Erstellt am 05. Oktober 2012, 17:20

Mattersburg empfängt Salzburger auf Erfolgswelle. SVM-Trainer Lederer spricht vom seit sieben Pflichtspielen ungeschlagenen Red-Bull-Team als "Muss-Meister". Seine Mannschaft fand nach dem 1:5 bei der Admira zuletzt wieder in die Spur.

 |  NOEN, Collage Bruckmüller

Der SV Mattersburg stellt sich am Samstag im heimischen Pappelstadion dem jüngsten Erfolgslauf von Doublegewinner Red Bull Salzburg entgegen. Die Bullen sind vor dem Gastspiel im Burgenland seit sieben Pflichtspielen ungeschlagen und verließen saisonübergreifend in 24 Runden nur einmal als Verlierer den Platz.

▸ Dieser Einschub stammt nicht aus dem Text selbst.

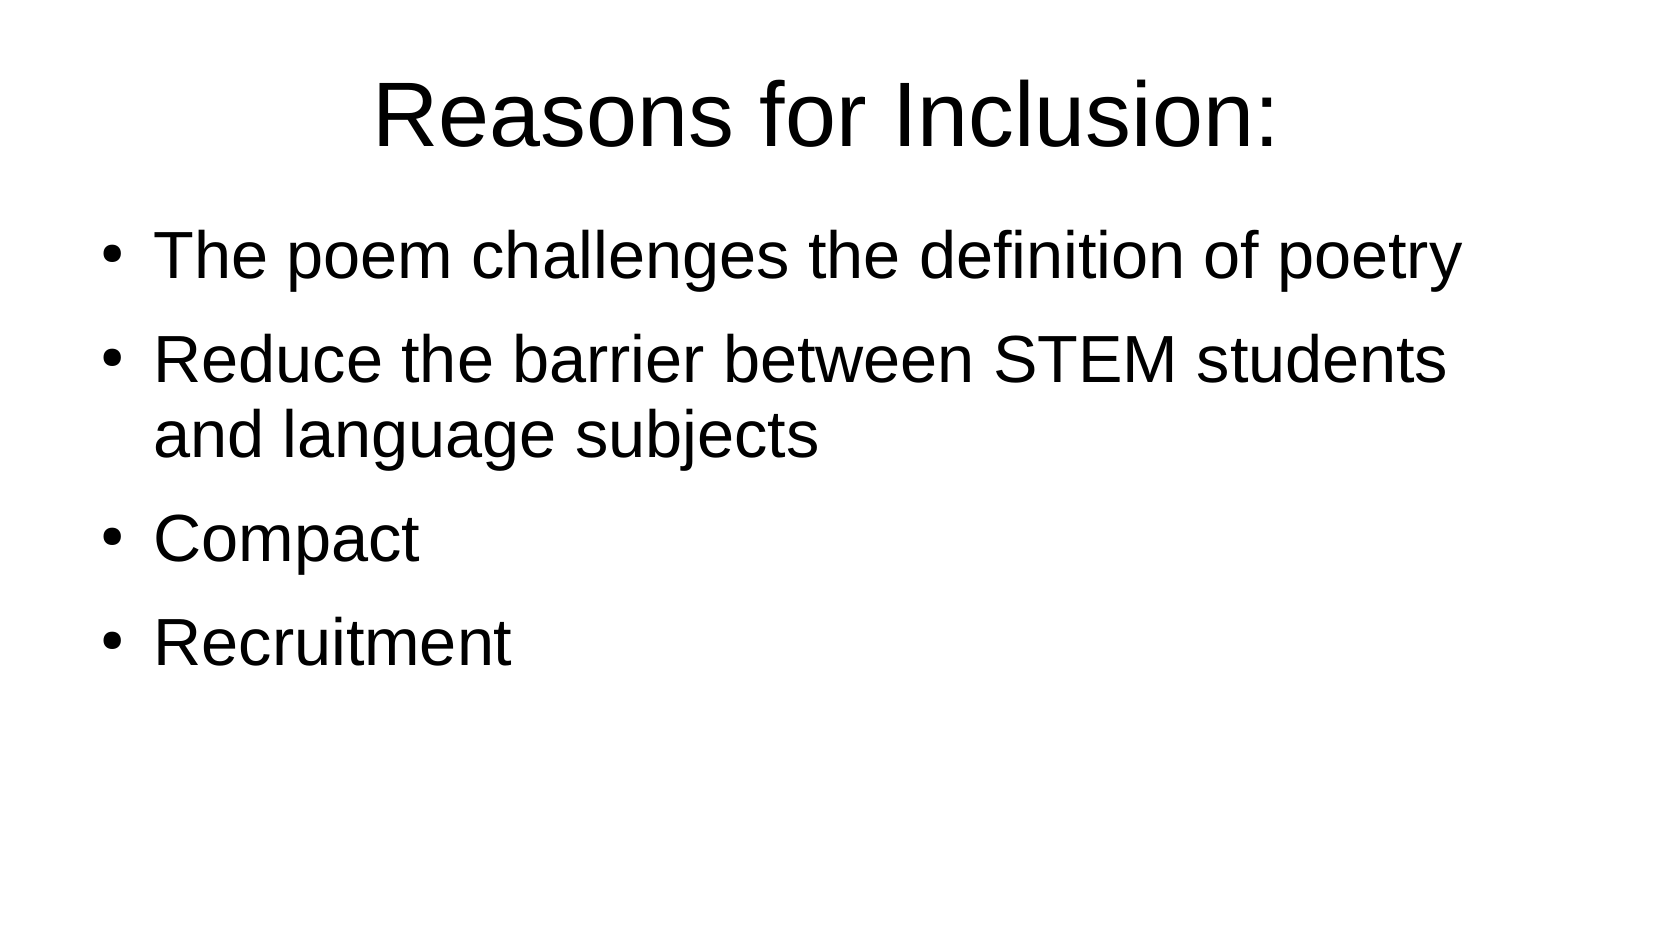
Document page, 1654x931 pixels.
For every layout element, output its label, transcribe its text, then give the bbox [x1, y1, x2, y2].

list The poem challenges the definition of poetry Reduce the barrier between STEM students and language subjects Compact Recruitment [82, 217, 1571, 758]
title Reasons for Inclusion: [82, 37, 1571, 193]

Kein Wunder also, dass Red-Bull-Trainer Roger Schmidt dem Auftritt beim SVM zuversichtlich entgegenblickt. "Wir sind in guter Verfassung, spielen guten Fußball und gewinnen enge Spiele. Wir fahren mit Optimismus nach Mattersburg, auch wenn wir wissen, dass es dort nicht einfach wird."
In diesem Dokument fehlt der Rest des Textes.